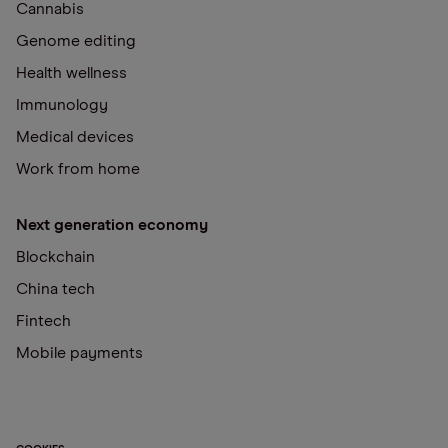
Cannabis
Genome editing
Health wellness
Immunology
Medical devices
Work from home
Next generation economy
Blockchain
China tech
Fintech
Mobile payments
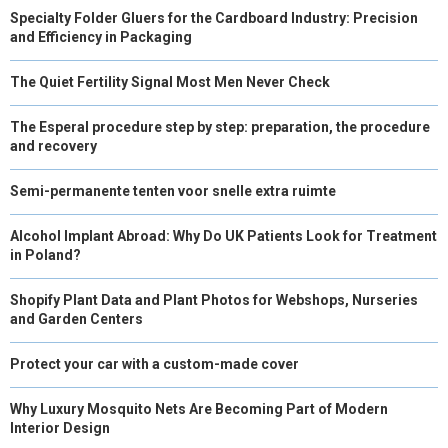
Specialty Folder Gluers for the Cardboard Industry: Precision
and Efficiency in Packaging
The Quiet Fertility Signal Most Men Never Check
The Esperal procedure step by step: preparation, the procedure
and recovery
Semi-permanente tenten voor snelle extra ruimte
Alcohol Implant Abroad: Why Do UK Patients Look for Treatment
in Poland?
Shopify Plant Data and Plant Photos for Webshops, Nurseries
and Garden Centers
Protect your car with a custom-made cover
Why Luxury Mosquito Nets Are Becoming Part of Modern
Interior Design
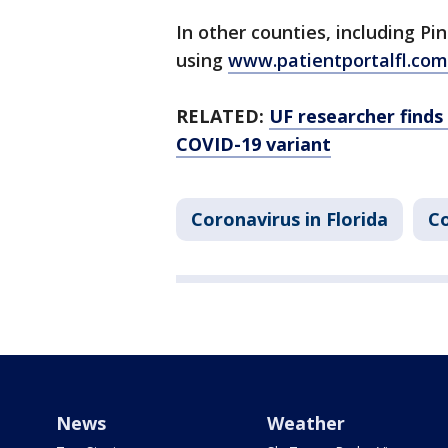
In other counties, including P
using
www.patientportalfl.com
RELATED:
UF researcher finds 
COVID-19 variant
Coronavirus in Florida
Co
News
Weather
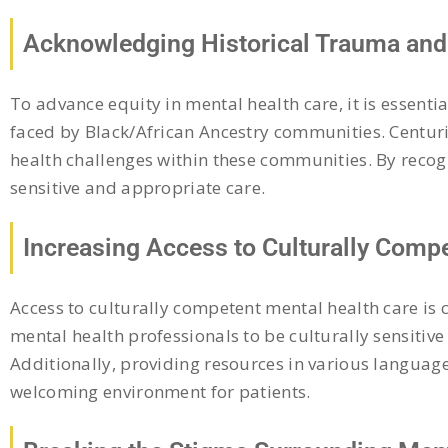
Acknowledging Historical Trauma and 
To advance equity in mental health care, it is essent
faced by Black/African Ancestry communities. Centuri
health challenges within these communities. By recogn
sensitive and appropriate care.
Increasing Access to Culturally Comp
Access to culturally competent mental health care is 
mental health professionals to be culturally sensitiv
Additionally, providing resources in various language
welcoming environment for patients.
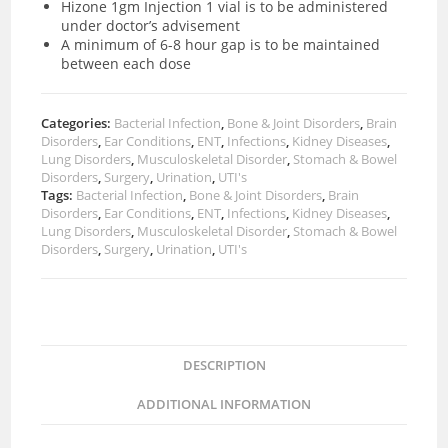
Hizone 1gm Injection 1 vial is to be administered
under doctor’s advisement
A minimum of 6-8 hour gap is to be maintained
between each dose
Categories:
Bacterial Infection
,
Bone & Joint Disorders
,
Brain
Disorders
,
Ear Conditions
,
ENT
,
Infections
,
Kidney Diseases
,
Lung Disorders
,
Musculoskeletal Disorder
,
Stomach & Bowel
Disorders
,
Surgery
,
Urination
,
UTI's
Tags:
Bacterial Infection
,
Bone & Joint Disorders
,
Brain
Disorders
,
Ear Conditions
,
ENT
,
Infections
,
Kidney Diseases
,
Lung Disorders
,
Musculoskeletal Disorder
,
Stomach & Bowel
Disorders
,
Surgery
,
Urination
,
UTI's
DESCRIPTION
ADDITIONAL INFORMATION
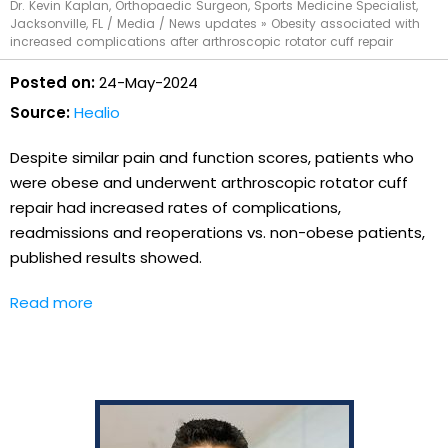
Dr. Kevin Kaplan, Orthopaedic Surgeon, Sports Medicine Specialist,
Jacksonville, FL
/
Media
/
News updates
»
Obesity associated with
increased complications after arthroscopic rotator cuff repair
Posted on:
24-May-2024
Source:
Healio
Despite similar pain and function scores, patients who
were obese and underwent arthroscopic rotator cuff
repair had increased rates of complications,
readmissions and reoperations vs. non-obese patients,
published results showed.
Read more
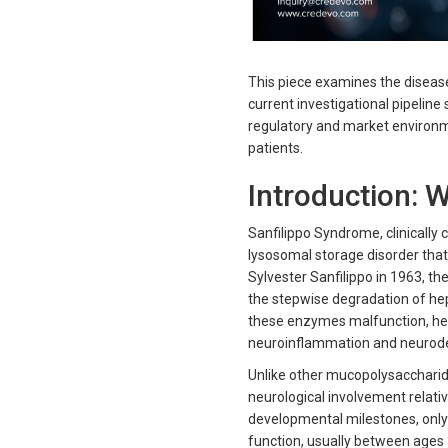
This piece examines the disease 
current investigational pipelin
regulatory and market environme
patients.
Introduction: 
Sanfilippo Syndrome, clinically c
lysosomal storage disorder that 
Sylvester Sanfilippo in 1963, th
the stepwise degradation of he
these enzymes malfunction, hep
neuroinflammation and neurodege
Unlike other mucopolysaccharid
neurological involvement relativ
developmental milestones, only t
function, usually between ages 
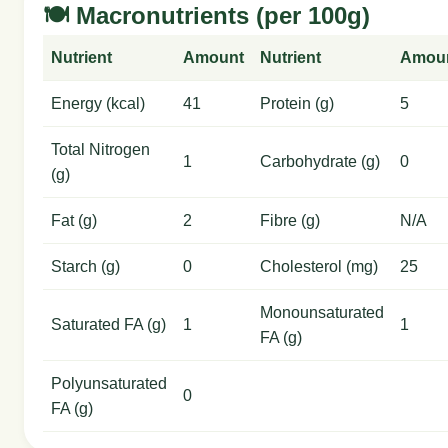
🍽️ Macronutrients (per 100g)
Nutrient
Amount
Nutrient
Amou
Energy (kcal)
41
Protein (g)
5
Total Nitrogen
1
Carbohydrate (g)
0
(g)
Fat (g)
2
Fibre (g)
N/A
Starch (g)
0
Cholesterol (mg)
25
Monounsaturated
Saturated FA (g)
1
1
FA (g)
Polyunsaturated
0
FA (g)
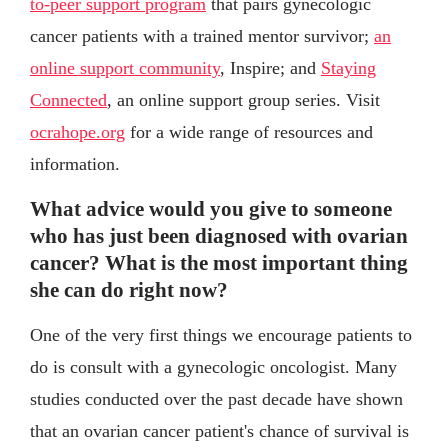
to-peer support program
that pairs gynecologic
cancer patients with a trained mentor survivor;
an
online support community
, Inspire; and
Staying
Connected
, an online support group series. Visit
ocrahope.org
for a wide range of resources and
information.
What advice would you give to someone
who has just been diagnosed with ovarian
cancer? What is the most important thing
she can do right now?
One of the very first things we encourage patients to
do is consult with a gynecologic oncologist. Many
studies conducted over the past decade have shown
that an ovarian cancer patient's chance of survival is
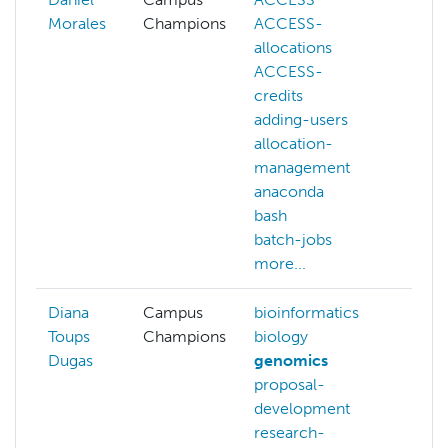
Morales
Champions
ACCESS-
ACC
allocations
allo
ACCESS-
allo
credits
man
adding-users
bioi
allocation-
biol
management
com
anaconda
outr
bash
con
batch-jobs
deep
more...
more
Diana
Campus
bioinformatics
Toups
Champions
biology
Dugas
genomics
proposal-
development
research-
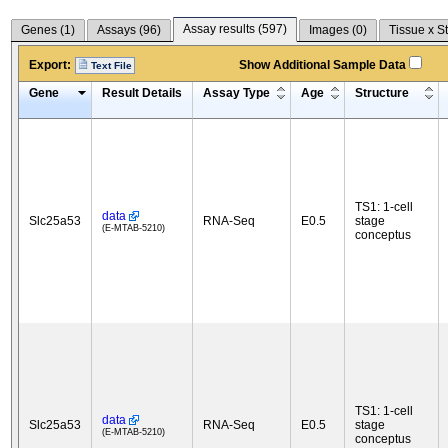
Assay results (
597
)
Genes (
1
)
Assays (
96
)
Images (
0
)
Tissue x S
Export:
Show Additional Sample Data
Text File
Gene
Result Details
Assay Type
Age
Structure
TS1: 1-cell
data
Slc25a53
RNA-Seq
E0.5
stage
(E-MTAB-5210)
conceptus
TS1: 1-cell
data
Slc25a53
RNA-Seq
E0.5
stage
(E-MTAB-5210)
conceptus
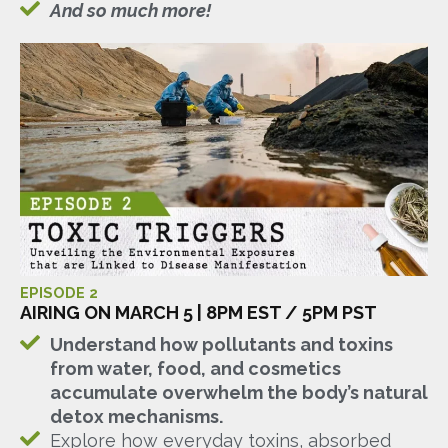
And so much more!
EPISODE 2
AIRING ON MARCH 5 | 8PM EST / 5PM PST
Understand how pollutants and toxins
from water, food, and cosmetics
accumulate overwhelm the body’s natural
detox mechanisms.
Explore how everyday toxins, absorbed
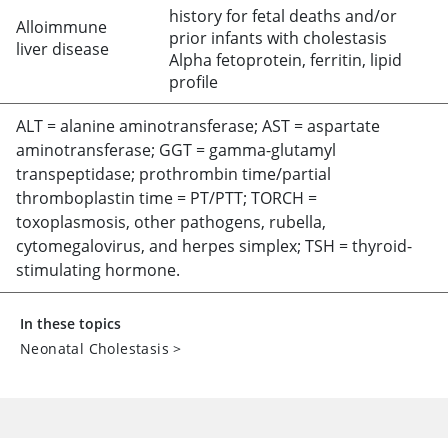
history for fetal deaths and/or
Alloimmune
prior infants with cholestasis
liver disease
Alpha fetoprotein, ferritin, lipid
profile
ALT = alanine aminotransferase; AST = aspartate
aminotransferase; GGT
=
gamma-glutamyl
transpeptidase; prothrombin time/partial
thromboplastin time = PT/PTT; TORCH
=
toxoplasmosis, other pathogens, rubella,
cytomegalovirus, and herpes simplex; TSH
=
thyroid-
stimulating hormone.
In these topics
Neonatal Cholestasis
>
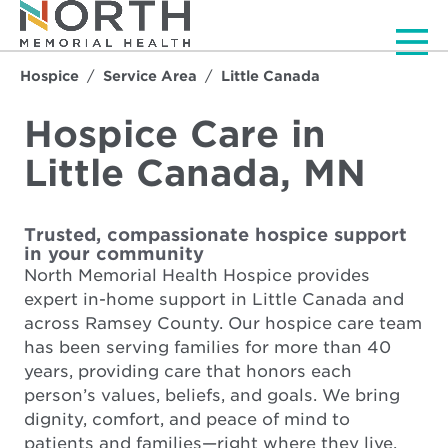
Men
Hospice
Service Area
Little Canada
Hospice Care in
Little Canada, MN
Trusted, compassionate hospice support
in your community
North Memorial Health Hospice provides
expert in-home support in Little Canada and
across Ramsey County. Our hospice care team
has been serving families for more than 40
years, providing care that honors each
person’s values, beliefs, and goals. We bring
dignity, comfort, and peace of mind to
patients and families—right where they live.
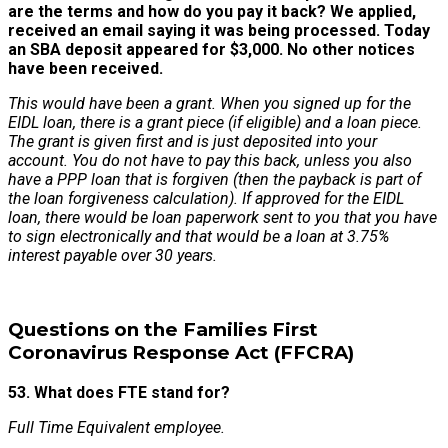
are the terms and how do you pay it back? We applied,
received an email saying it was being processed. Today
an SBA deposit appeared for $3,000. No other notices
have been received.
This would have been a grant. When you signed up for the
EIDL loan, there is a grant piece (if eligible) and a loan piece.
The grant is given first and is just deposited into your
account. You do not have to pay this back, unless you also
have a PPP loan that is forgiven (then the payback is part of
the loan forgiveness calculation). If approved for the EIDL
loan, there would be loan paperwork sent to you that you have
to sign electronically and that would be a loan at 3.75%
interest payable over 30 years.
Questions on the Families First
Coronavirus Response Act (FFCRA)
53. What does FTE stand for?
Full Time Equivalent employee.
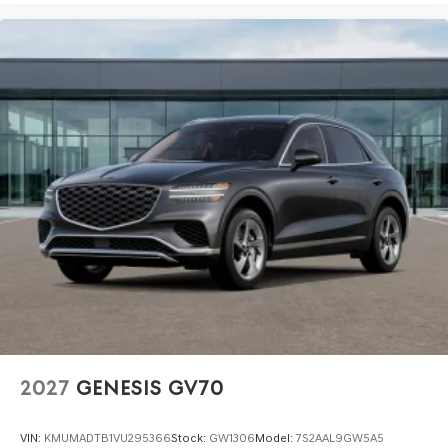
2027
GENESIS GV70
VIN:
KMUMADTB1VU295366
Stock:
GW1306
Model:
7S2AAL9GW5A5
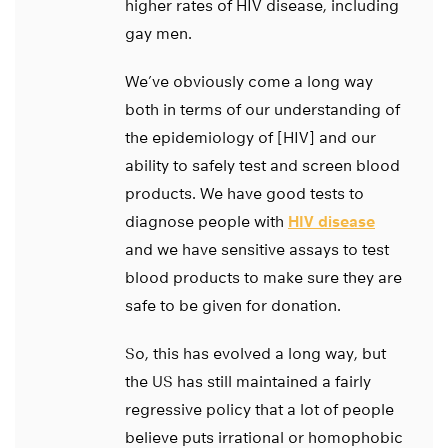
higher rates of HIV disease, including
gay men.
We’ve obviously come a long way
both in terms of our understanding of
the epidemiology of [HIV] and our
ability to safely test and screen blood
products. We have good tests to
diagnose people with
HIV disease
and we have sensitive assays to test
blood products to make sure they are
safe to be given for donation.
So, this has evolved a long way, but
the US has still maintained a fairly
regressive policy that a lot of people
believe puts irrational or homophobic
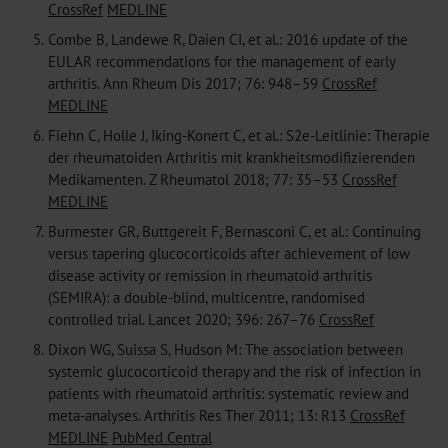
CrossRef
MEDLINE
5.
Combe B, Landewe R, Daien CI, et al.: 2016 update of the
EULAR recommendations for the management of early
arthritis. Ann Rheum Dis 2017; 76: 948–59
CrossRef
MEDLINE
6.
Fiehn C, Holle J, Iking-Konert C, et al.: S2e-Leitlinie: Therapie
der rheumatoiden Arthritis mit krankheitsmodifizierenden
Medikamenten. Z Rheumatol 2018; 77: 35–53
CrossRef
MEDLINE
7.
Burmester GR, Buttgereit F, Bernasconi C, et al.: Continuing
versus tapering glucocorticoids after achievement of low
disease activity or remission in rheumatoid arthritis
(SEMIRA): a double-blind, multicentre, randomised
controlled trial. Lancet 2020; 396: 267–76
CrossRef
8.
Dixon WG, Suissa S, Hudson M: The association between
systemic glucocorticoid therapy and the risk of infection in
patients with rheumatoid arthritis: systematic review and
meta-analyses. Arthritis Res Ther 2011; 13: R13
CrossRef
MEDLINE
PubMed Central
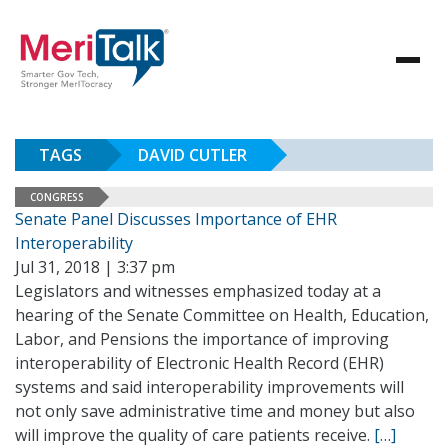
TAGS
DAVID CUTLER
CONGRESS
Senate Panel Discusses Importance of EHR
Interoperability
Jul 31, 2018 | 3:37 pm
Legislators and witnesses emphasized today at a
hearing of the Senate Committee on Health, Education,
Labor, and Pensions the importance of improving
interoperability of Electronic Health Record (EHR)
systems and said interoperability improvements will
not only save administrative time and money but also
will improve the quality of care patients receive.
[…]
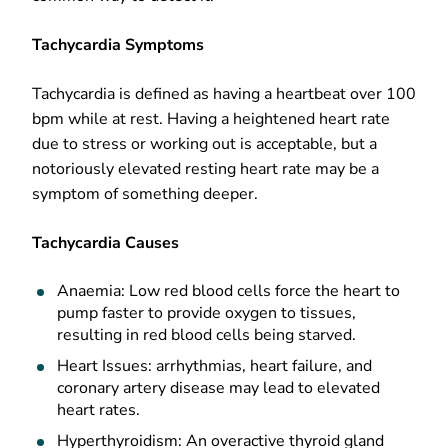
Tachycardia Symptoms
Tachycardia is defined as having a heartbeat over 100
bpm while at rest. Having a heightened heart rate
due to stress or working out is acceptable, but a
notoriously elevated resting heart rate may be a
symptom of something deeper.
Tachycardia Causes
Anaemia: Low red blood cells force the heart to
pump faster to provide oxygen to tissues,
resulting in red blood cells being starved.
Heart Issues: arrhythmias, heart failure, and
coronary artery disease may lead to elevated
heart rates.
Hyperthyroidism: An overactive thyroid gland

◆ Required work
Lines holding the word "sensitive" are the answer; copy every one from the records above.

◆ Your response
sensitive and appropriate care.
and we have sensitive assays to test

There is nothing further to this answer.